Going through the listing below, tally the lines that contain the word "left" and give only that figure.

··· Dataset extract

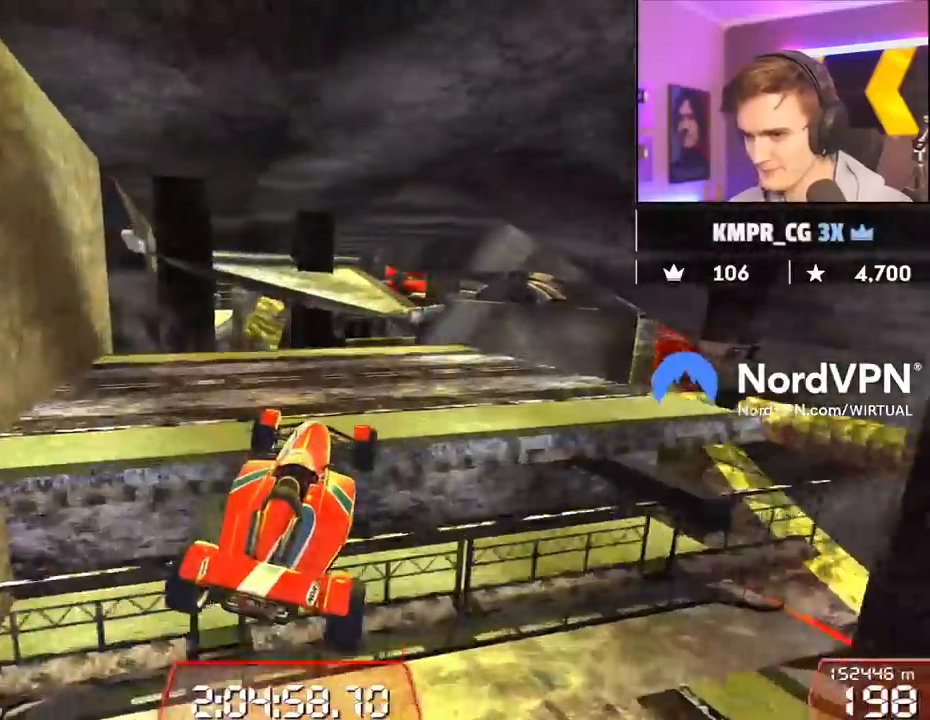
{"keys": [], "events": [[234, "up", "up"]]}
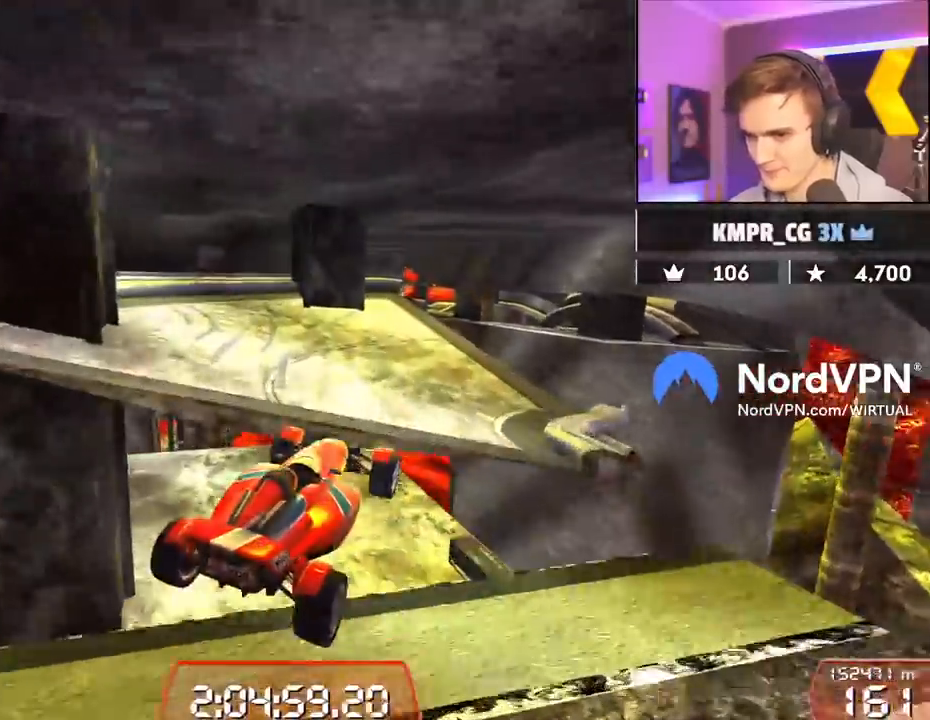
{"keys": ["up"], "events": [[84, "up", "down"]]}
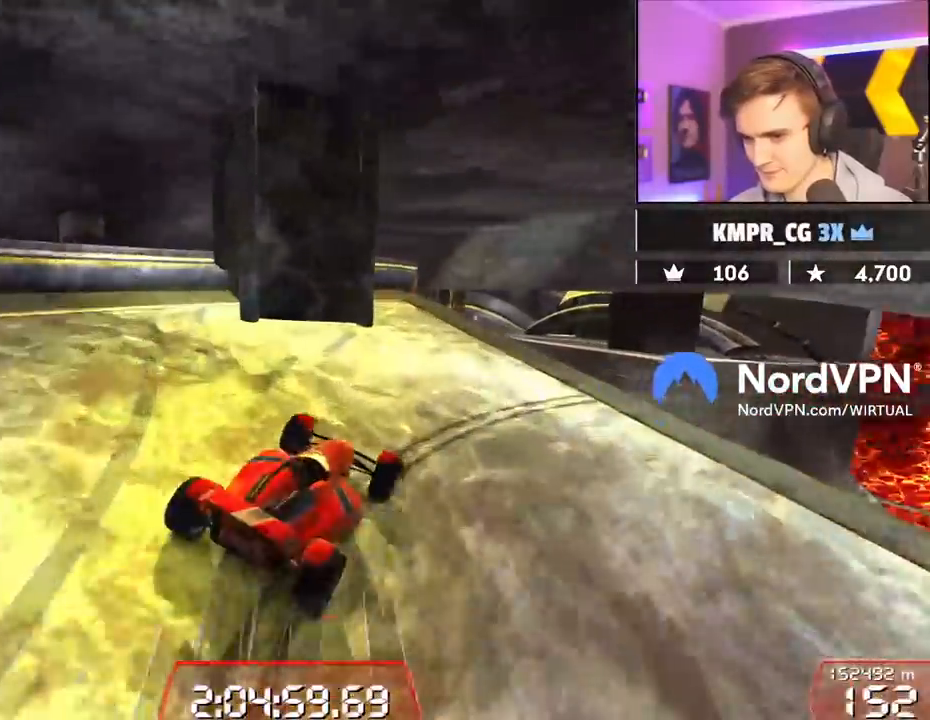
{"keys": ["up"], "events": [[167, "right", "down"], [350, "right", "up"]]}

······
··· Dataset extract

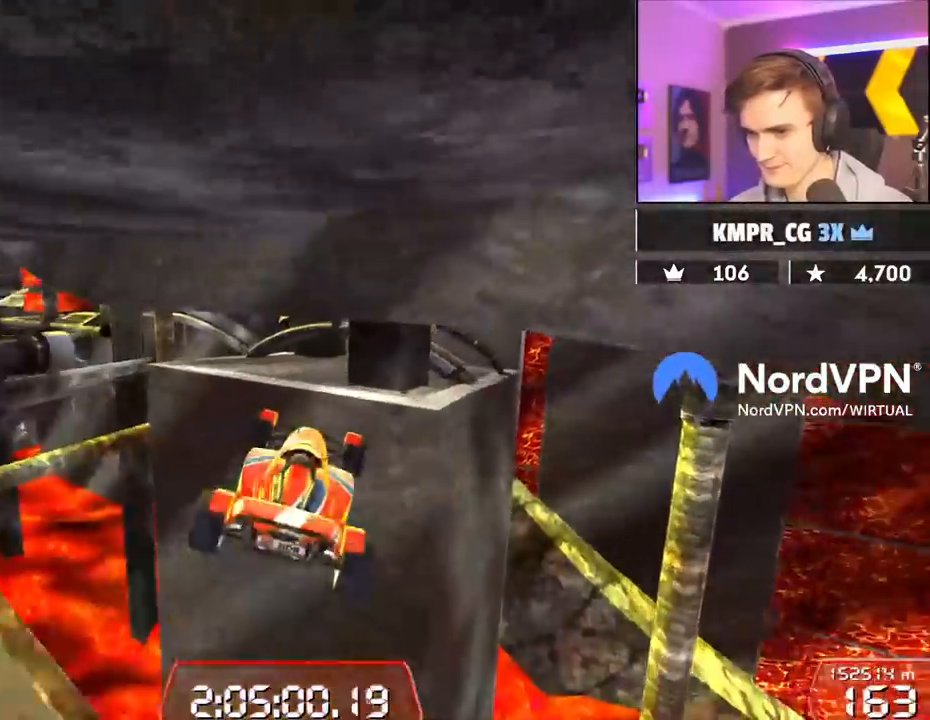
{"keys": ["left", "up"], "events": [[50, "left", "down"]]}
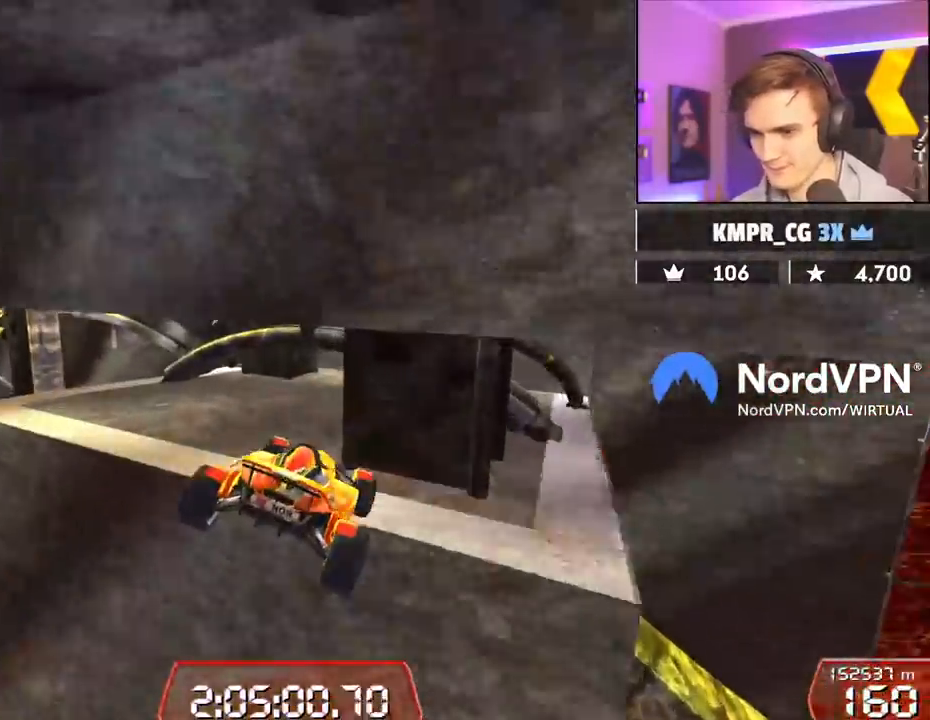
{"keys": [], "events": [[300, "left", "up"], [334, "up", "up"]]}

······
··· Dataset extract

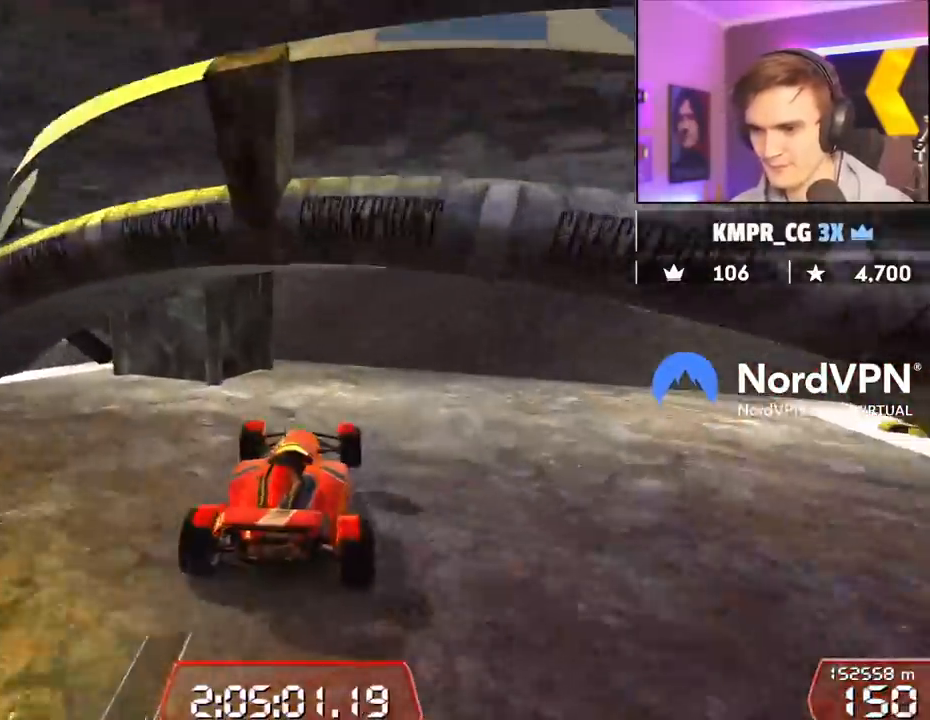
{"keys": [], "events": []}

······

:: The answer ::
2